**Collection entries**

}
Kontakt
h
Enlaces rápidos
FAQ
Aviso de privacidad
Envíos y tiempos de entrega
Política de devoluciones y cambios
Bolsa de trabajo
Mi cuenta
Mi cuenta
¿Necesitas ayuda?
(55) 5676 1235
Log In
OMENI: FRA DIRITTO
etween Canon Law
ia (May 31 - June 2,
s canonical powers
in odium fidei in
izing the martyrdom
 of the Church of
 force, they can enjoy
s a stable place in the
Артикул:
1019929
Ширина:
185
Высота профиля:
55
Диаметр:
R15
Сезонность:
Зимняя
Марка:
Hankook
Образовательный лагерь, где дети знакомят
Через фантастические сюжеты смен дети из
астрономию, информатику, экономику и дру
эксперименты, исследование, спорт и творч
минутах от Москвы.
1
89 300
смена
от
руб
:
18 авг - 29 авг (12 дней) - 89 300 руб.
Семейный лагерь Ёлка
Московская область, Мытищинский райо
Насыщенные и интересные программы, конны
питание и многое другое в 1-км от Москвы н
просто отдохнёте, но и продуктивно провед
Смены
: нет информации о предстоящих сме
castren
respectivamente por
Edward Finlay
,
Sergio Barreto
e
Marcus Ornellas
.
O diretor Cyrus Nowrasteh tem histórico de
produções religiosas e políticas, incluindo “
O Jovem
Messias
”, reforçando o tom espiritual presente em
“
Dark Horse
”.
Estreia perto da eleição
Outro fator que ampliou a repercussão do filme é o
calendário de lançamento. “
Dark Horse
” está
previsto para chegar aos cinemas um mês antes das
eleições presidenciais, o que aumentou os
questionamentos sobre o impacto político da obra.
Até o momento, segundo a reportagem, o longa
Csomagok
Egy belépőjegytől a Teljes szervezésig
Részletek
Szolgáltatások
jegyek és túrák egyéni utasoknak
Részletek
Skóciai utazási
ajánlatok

**GOAL OF THE EXERCISE**
Which lines of the records hold the string "Москвы"? Copy each one.

**ANSWER SECTION**
минутах от Москвы.
питание и многое другое в 1-км от Москвы н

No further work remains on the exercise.